Like I said yesterday, you will need to check out the instructions on your pressure canner to make sure you are doing it right and to see how many psi you need (I believe it's 1000, but I can't remember for sure).

Making homemade spaghetti sauce is clearly not easy, but once you taste it, you can never go back to store-bought sauce, there is just no comparison. Not to mention the sense of accomplishment you feel from growing your own vegetables (and I do basil too) and creating something delicious with it to enjoy all year long.

Makes about 7 quarts

Once I make my first batch (probably in the next couple days) I'll add some pictures for you.

Monday, July 26, 2010

How to can spaghetti sauce (part 1)

OK, so it's been awhile since I've posted over here. I am so sorry for that, but I am ready to get back to it. We have a pretty huge garden again this year. And by we, of course, I mean Josh...and the girls because Lord knows they love their worms (I know this because they bring some to show me almost every day...in the house). So anyway, my part in the whole deal is to cook and/or can what we get from the garden. My most famously delicious recipe being my canned spaghetti sauce, so I thought it would be a good place to start (also, because I'll be doing it in the next couple days).
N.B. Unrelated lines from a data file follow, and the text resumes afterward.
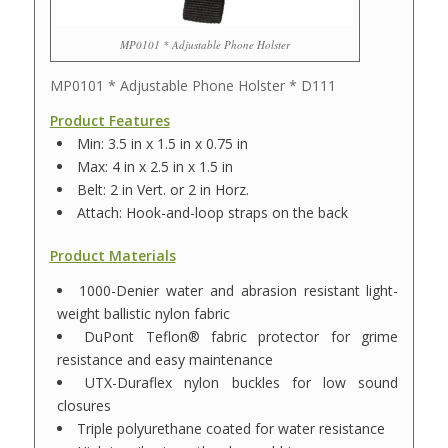
MP0101 * Adjustable Phone Holster
MP0101 * Adjustable Phone Holster * D111
Product Features
Min: 3.5 in x 1.5 in x 0.75 in
Max: 4 in x 2.5 in x 1.5 in
Belt: 2 in Vert. or 2 in Horz.
Attach: Hook-and-loop straps on the back
Product Materials
1000-Denier water and abrasion resistant light-
weight ballistic nylon fabric
DuPont Teflon® fabric protector for grime
resistance and easy maintenance
UTX-Duraflex nylon buckles for low sound
closures
Triple polyurethane coated for water resistance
I want to prompt this recipe with the fact that I don't use recipes for things like this. It is all a matter of taste and you either know how to cook or you don't. It takes time to develop a feel for it. I will give generalizations and a basic list of ingredients and the instructions I use for canning tomato products, but you may not like what I like, so please feel free to adjust at will. Just taste as you go and you will eventually end up with something you like. My advice on the subject is to write down what you start with and then whenever you make changes, make note of it. So next year you will have a better place to start. Also remember that certain tomatoes make the sauce taste differently. The best tomatoes for sauce are roma. They are meatier and have the best flavor. Cherry tomatoes are (in my opinion) not to be used. First of all, they are way too sweet. I used some last year (we got the plants for free so we squeezed them in later in the season) and I can taste which batch of sauce has them and which doesn't. Also, they take forever to peel and you end up squirting juice EVERYWHERE.
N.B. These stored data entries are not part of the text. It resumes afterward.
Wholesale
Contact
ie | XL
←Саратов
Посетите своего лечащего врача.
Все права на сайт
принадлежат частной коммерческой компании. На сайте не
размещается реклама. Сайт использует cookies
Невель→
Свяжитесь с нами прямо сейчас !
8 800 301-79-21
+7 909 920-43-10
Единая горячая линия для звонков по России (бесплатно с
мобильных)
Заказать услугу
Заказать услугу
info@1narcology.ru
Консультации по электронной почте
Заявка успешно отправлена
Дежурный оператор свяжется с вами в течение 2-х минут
I also, want to make note that it's best to start small and work your way up. I mean this in every way possible. If this is your first time, it might be better to make a smaller amount for dinner one night just to gauge what you like. And the second way I mean this, is that you can't take away but you can always add. I mean, this is a general rule in cooking anyway, but it's especially important when you are taking all day to make 7 quarts of sauce. If it gets ruined, it's really hard to correct (unless you have an endless supply of time and ingredients and you are using a gigantic pot).

As with anything canned, you need to check the instructions on your canner to make sure you are doing it correctly. The last thing you want is to go through all the trouble and end up having to pitch it because of botulism.

I hope you've found this helpful. I'll follow up tomorrow with the actual "recipe".